Please print exactly the lines running from the one that contains "This is the" to the end of the data, with both lines included.

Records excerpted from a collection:
■ ■ ■ ■
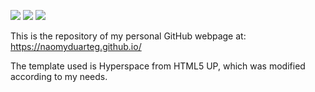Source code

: <img src="https://img.shields.io/badge/HTML5-E34F26?style=for-the-badge&logo=html5&logoColor=white"> <img src="https://img.shields.io/badge/CSS3-1572B6?style=for-the-badge&logo=css3&logoColor=white">
<img src="https://img.shields.io/badge/Font_Awesome-339AF0?style=for-the-badge&logo=fontawesome&logoColor=white">

This is the repository of my personal GitHub webpage at: https://naomyduarteg.github.io/

The template used is Hyperspace from HTML5 UP, which was modified according to my needs.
■ ■ ■ ■
### Exercise result
This is the repository of my personal GitHub webpage at: https://naomyduarteg.github.io/

The template used is Hyperspace from HTML5 UP, which was modified according to my needs.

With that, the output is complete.